Why is the limit the product, but not the coproduct?

On page 489 of Algebra, Paolo gives an example of a limit:

Let $I$ be the discrete category with 2 objects with only identity morphisms, let $\alpha$ be a functor from $I$ to any category $C$, and let $A_1=\alpha(1), A_2=\alpha(2)$, then the limit of $\alpha$ is the product of $A_1$ and $A_2$ in $C$.

My question is that, if the disjoint union of $A_1,A_2$ exists in $C$, then why can’t we take it to be the limit, with the morphisms required by the limit to be the selection of elements of certain indices in the disjoint union?

Solution 1:

Paolo is saying that by definition, this limit is the product. In principle, the limit could be naturally isomorphic to the coproduct (and indeed, in the case of Abelian categories like the category of Abelian groups, this is exactly what happens).

Let's recall that the definition of the limit of a diagram $F : I \to C$ is some object $X \in C$, together with a natural transformation $\pi : \Delta X \to F$, such that for any object $Y \in C$ and any natural transformations $\tau : \Delta Y \to F$, there exists a unique $f : Y \to X$ such that $\tau = \pi \circ \Delta f$. Here, $\Delta : C \to C^I$ is the diagonal functor.

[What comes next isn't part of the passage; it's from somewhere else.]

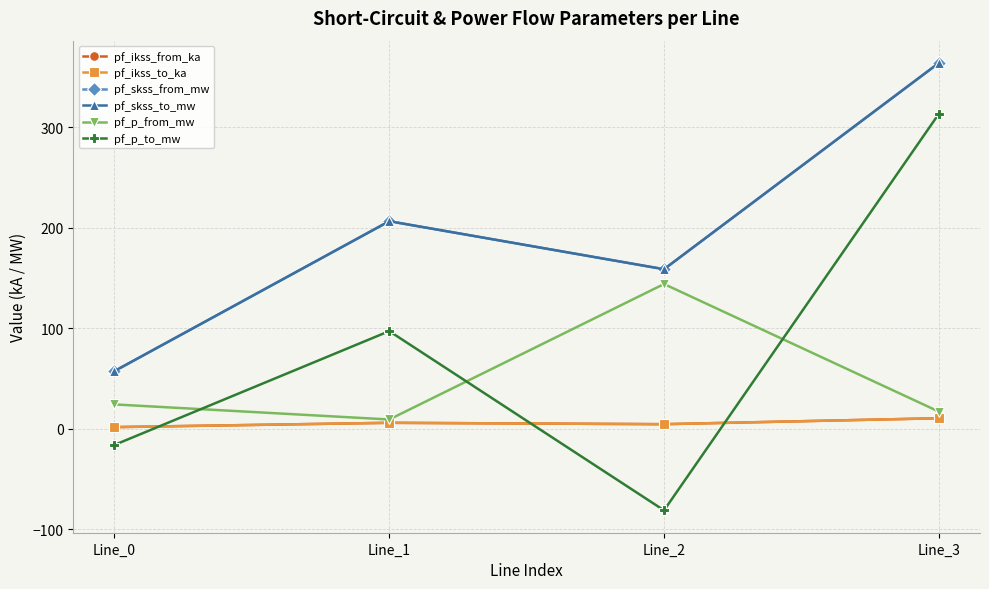

What is the smallest value displayed?

-81.1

Now, we should unpack this definition. A natural transformation $\pi : \Delta X \to \alpha$ consists of an arrow $\pi_1 : (\Delta X)(1) \to \alpha(1)$ and an arrow $\pi_2 : (\Delta X)(2) \to \alpha(2)$ - that is, an arrow $\pi_1 : X \to A_1$ and another arrow $\pi_2 : X \to A_2$. So the limit of $\alpha$ is an object $X \in C$, together with arrows $\pi_1 : X \to A_1$ and $\pi_2 : X \to A_2$, such that for all $Y \in C$, for all arrows $\tau_1 : Y \to A_1$ and $\tau_2 : Y \to A_2$, there is a unique $f : Y \to X$ such that $\tau_1 = f \circ \pi_1$ and $\tau_2 = f \circ \pi_2$.

But the above is exactly the definition of the product of $A_1$ and $A_2$.